Al volver al palacio, David no las castigó directamente, pero tampoco volvió a acercárseles. Las apartó del resto de su casa y las puso bajo custodia permanente, sin volver a tener relación con ellas. Aunque no fueron ejecutadas, vivieron el resto de sus días encerradas, como viudas vivas, recibiendo alimento y cuidado, pero sin libertad ni compañía.

Este acto marcó no solo un momento trágico en la vida personal de David, sino también un símbolo de la carga que conlleva el poder mal administrado.
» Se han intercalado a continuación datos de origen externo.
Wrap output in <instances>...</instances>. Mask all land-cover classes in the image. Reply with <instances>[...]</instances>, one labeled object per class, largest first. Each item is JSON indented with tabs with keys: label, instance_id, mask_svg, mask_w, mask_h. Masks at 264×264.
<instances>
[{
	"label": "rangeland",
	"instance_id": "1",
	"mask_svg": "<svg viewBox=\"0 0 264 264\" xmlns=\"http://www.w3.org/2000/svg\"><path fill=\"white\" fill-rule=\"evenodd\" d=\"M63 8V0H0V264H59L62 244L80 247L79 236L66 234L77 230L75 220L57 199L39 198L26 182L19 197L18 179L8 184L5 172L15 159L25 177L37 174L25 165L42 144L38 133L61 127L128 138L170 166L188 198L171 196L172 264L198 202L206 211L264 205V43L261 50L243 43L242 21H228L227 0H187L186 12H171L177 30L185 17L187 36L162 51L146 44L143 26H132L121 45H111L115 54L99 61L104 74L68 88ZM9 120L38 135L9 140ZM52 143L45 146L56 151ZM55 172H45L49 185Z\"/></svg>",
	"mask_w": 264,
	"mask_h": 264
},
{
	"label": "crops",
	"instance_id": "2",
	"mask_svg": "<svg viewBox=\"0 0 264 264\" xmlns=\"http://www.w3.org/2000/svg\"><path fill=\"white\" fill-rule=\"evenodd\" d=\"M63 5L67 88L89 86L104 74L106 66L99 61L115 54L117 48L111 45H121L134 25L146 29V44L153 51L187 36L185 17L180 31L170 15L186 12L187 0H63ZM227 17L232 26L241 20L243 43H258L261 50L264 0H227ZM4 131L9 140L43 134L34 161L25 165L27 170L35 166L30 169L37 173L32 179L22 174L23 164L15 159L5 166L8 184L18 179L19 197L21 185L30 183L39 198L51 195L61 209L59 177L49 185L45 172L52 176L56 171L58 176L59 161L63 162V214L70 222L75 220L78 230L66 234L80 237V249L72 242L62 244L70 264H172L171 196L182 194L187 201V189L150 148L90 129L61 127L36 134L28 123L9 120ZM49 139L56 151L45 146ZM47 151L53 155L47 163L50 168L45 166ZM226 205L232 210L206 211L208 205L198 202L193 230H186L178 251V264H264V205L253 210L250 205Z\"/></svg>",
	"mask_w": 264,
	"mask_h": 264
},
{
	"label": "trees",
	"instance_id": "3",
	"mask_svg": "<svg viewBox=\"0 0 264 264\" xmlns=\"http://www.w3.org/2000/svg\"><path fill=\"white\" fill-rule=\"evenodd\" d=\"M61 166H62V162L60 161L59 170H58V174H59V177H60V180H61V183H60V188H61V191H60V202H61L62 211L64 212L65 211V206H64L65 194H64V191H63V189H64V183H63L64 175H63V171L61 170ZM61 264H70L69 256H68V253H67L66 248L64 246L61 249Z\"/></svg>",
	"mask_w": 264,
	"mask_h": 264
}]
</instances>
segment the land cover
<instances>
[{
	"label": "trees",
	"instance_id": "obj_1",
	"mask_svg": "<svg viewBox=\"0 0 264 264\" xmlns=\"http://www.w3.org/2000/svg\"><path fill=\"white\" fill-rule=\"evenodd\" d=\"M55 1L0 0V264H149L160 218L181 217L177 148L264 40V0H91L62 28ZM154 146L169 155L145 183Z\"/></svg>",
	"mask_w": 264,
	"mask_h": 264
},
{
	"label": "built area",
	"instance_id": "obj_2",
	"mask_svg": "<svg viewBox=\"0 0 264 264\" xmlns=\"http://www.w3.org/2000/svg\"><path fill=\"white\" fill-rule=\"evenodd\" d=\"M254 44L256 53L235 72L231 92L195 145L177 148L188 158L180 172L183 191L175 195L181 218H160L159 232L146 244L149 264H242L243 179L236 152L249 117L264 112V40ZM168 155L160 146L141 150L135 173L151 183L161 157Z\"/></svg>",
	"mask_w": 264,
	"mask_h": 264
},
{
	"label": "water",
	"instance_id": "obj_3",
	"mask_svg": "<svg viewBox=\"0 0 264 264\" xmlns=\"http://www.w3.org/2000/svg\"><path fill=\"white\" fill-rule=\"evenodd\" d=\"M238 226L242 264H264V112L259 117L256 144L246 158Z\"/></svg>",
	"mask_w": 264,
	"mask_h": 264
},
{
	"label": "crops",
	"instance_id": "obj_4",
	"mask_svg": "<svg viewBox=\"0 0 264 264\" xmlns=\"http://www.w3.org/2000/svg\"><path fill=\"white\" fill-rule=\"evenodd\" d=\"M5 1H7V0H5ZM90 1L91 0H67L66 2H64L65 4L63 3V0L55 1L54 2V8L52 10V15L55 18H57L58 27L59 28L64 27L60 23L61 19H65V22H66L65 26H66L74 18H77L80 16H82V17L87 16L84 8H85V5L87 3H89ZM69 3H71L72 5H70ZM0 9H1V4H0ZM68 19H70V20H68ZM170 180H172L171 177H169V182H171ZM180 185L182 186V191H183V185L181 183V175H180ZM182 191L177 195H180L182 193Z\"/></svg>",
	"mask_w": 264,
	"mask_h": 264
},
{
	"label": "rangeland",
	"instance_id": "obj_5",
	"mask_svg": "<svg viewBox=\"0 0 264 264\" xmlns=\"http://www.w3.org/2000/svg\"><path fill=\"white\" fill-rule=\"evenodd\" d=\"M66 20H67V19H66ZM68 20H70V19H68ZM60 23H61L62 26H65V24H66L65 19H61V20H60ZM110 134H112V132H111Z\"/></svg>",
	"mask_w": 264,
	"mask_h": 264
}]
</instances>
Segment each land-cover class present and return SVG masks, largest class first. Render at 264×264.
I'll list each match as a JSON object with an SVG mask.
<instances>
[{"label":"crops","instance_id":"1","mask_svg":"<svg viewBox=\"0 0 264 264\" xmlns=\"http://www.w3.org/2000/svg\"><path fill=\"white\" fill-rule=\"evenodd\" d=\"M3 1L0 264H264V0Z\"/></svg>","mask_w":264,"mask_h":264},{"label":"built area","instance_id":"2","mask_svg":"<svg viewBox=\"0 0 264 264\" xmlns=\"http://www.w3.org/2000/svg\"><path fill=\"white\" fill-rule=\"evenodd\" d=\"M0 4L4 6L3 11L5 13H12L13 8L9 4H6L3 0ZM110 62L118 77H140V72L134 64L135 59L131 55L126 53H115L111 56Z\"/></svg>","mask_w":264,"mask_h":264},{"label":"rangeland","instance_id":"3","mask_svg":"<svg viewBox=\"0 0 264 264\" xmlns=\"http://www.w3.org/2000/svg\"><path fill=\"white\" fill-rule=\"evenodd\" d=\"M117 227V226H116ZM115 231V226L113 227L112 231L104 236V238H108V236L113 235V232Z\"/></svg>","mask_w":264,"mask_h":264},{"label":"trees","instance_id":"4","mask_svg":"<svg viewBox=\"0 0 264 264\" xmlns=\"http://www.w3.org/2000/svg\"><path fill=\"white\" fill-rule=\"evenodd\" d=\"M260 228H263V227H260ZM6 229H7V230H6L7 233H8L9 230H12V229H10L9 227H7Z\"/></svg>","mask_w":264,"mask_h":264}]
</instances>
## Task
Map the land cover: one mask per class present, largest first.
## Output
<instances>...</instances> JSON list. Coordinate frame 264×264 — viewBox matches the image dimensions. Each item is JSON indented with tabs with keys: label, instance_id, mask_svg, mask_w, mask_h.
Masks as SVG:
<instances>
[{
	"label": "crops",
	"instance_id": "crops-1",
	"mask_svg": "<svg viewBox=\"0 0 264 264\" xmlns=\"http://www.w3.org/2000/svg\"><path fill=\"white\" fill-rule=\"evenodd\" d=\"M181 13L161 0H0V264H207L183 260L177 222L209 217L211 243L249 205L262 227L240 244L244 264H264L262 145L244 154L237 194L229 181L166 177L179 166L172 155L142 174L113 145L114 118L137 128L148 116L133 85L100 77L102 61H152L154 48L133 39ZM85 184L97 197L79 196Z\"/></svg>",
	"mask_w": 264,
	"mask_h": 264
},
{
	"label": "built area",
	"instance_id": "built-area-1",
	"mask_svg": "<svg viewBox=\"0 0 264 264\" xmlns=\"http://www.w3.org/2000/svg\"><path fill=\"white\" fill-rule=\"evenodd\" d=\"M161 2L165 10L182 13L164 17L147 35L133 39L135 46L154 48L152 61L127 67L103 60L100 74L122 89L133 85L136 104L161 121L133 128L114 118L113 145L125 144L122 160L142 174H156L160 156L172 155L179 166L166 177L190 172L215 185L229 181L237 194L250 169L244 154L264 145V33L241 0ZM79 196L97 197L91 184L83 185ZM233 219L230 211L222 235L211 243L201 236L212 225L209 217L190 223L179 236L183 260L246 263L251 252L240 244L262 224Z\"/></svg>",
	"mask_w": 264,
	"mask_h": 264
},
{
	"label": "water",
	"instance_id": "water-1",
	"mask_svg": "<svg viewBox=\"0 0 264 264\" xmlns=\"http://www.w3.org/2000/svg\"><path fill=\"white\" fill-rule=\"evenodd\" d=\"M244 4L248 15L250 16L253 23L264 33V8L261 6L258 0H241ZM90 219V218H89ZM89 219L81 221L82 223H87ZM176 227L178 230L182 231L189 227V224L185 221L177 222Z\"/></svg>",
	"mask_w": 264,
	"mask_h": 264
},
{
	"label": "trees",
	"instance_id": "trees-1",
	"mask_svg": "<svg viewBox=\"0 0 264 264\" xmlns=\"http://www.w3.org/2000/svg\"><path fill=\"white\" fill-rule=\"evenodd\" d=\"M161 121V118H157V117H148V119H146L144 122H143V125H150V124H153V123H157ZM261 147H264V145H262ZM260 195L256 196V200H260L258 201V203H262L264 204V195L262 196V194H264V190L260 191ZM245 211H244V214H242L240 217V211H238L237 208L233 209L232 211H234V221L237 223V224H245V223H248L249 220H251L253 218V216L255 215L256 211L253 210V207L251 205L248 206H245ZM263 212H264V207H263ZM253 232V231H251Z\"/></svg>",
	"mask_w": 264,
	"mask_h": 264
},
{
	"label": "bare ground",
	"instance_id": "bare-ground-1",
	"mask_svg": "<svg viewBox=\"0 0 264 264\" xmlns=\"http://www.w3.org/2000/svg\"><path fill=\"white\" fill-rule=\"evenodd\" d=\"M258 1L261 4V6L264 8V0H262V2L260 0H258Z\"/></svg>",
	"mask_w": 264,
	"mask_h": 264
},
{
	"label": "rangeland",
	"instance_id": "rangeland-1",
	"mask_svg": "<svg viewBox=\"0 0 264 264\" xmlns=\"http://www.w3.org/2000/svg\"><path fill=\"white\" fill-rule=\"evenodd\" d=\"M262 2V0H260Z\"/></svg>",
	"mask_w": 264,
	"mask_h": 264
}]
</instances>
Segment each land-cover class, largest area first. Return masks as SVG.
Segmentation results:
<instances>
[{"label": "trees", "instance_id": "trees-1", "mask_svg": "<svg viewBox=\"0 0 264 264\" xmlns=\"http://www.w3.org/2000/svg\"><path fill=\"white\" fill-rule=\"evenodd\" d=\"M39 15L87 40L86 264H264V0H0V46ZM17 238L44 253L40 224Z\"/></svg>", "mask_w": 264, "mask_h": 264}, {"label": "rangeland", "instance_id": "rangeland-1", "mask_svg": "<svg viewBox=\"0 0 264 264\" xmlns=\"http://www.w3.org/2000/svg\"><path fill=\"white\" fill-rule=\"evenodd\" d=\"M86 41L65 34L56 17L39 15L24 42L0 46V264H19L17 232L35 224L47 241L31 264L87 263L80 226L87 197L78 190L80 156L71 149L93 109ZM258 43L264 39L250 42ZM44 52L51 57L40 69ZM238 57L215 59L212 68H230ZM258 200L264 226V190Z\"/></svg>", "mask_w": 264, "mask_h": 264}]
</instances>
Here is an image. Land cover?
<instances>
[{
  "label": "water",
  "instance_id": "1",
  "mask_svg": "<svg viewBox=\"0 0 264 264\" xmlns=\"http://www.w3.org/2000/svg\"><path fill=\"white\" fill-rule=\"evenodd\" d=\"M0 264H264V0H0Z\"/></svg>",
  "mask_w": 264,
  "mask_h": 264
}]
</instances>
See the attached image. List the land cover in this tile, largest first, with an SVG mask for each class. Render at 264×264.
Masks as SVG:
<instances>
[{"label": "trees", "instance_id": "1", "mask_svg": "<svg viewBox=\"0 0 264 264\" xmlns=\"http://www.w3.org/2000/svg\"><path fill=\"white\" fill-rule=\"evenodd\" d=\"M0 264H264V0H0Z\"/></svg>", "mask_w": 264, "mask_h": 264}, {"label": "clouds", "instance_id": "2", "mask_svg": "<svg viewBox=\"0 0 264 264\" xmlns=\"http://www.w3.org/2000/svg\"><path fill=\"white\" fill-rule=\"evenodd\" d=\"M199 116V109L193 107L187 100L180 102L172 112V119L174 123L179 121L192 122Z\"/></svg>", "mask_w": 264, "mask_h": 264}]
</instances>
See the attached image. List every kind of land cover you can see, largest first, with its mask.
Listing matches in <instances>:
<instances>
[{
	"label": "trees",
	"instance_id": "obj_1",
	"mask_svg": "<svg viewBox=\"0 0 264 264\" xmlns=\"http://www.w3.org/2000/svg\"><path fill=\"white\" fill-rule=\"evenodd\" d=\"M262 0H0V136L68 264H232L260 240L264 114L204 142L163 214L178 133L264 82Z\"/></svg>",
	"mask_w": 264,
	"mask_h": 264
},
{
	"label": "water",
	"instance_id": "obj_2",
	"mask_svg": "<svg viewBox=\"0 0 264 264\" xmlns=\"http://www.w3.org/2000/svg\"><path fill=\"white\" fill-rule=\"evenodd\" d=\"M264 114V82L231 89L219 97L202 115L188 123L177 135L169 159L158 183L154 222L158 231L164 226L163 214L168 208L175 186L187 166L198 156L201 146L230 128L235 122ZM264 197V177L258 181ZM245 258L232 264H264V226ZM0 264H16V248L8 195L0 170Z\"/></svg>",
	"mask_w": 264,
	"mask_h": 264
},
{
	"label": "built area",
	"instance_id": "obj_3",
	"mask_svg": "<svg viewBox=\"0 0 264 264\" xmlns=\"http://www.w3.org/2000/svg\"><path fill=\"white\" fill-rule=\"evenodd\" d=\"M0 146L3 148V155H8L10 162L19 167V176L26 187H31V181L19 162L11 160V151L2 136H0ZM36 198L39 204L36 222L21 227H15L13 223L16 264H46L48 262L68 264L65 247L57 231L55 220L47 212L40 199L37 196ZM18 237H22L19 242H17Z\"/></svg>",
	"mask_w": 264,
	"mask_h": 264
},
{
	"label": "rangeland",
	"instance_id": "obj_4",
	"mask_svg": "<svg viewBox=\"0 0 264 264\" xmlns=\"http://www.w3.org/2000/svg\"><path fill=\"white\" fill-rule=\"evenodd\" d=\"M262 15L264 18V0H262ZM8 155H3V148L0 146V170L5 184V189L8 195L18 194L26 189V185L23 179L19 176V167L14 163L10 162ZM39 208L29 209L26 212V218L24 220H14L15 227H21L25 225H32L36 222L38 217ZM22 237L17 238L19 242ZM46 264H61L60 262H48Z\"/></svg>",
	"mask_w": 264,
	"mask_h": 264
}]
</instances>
Su historia con estas mujeres refleja el peso del pecado, las decisiones equivocadas y sus consecuencias duraderas. Ellas, aunque silenciadas en muchos relatos, representan un eco silencioso de justicia y dolor en medio de un reino dividido.

Hasta el día de su muerte, David no volvió a verlas. Su destino fue quedar en sombra, recordadas más por su encierro que por su nombre. Una historia que, aunque breve en las Escrituras, habla profundamente de honor, culpa y el costo de las elecciones humanas.